> DIRECTIONS
How many lines in the material below contain the string "httphttps"? Reply with the number alone.

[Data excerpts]
★ ★ ★ ★

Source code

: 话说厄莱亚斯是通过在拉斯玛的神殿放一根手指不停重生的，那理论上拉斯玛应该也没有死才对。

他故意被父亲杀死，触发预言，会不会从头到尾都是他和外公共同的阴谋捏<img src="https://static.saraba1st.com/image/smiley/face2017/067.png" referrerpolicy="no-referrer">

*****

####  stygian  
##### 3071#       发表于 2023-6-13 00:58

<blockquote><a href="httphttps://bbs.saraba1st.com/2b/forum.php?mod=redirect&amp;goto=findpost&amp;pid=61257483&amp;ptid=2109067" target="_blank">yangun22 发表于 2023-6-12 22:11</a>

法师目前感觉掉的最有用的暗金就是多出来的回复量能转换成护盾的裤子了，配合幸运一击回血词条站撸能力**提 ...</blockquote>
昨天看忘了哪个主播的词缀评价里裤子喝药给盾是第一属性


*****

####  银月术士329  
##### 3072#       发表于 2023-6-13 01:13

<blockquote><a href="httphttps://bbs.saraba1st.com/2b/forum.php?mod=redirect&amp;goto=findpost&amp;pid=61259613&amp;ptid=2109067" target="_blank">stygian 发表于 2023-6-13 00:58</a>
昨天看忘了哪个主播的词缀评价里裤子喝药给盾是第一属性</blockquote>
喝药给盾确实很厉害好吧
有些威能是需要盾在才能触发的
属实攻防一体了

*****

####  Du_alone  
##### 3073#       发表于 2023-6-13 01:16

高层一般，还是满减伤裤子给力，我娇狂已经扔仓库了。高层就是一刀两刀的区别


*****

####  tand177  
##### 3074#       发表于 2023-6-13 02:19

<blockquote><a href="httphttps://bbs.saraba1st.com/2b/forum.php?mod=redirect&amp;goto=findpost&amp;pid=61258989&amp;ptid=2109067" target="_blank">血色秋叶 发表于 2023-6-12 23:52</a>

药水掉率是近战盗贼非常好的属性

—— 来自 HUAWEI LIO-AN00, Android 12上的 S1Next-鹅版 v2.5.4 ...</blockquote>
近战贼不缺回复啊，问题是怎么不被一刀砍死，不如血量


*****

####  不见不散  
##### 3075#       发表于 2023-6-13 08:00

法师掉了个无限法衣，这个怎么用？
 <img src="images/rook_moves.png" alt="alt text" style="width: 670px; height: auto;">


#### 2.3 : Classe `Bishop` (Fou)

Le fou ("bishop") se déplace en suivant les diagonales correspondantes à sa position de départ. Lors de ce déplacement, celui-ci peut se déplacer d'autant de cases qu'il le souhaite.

★ ★ ★ ★

> WRITTEN RESPONSE
3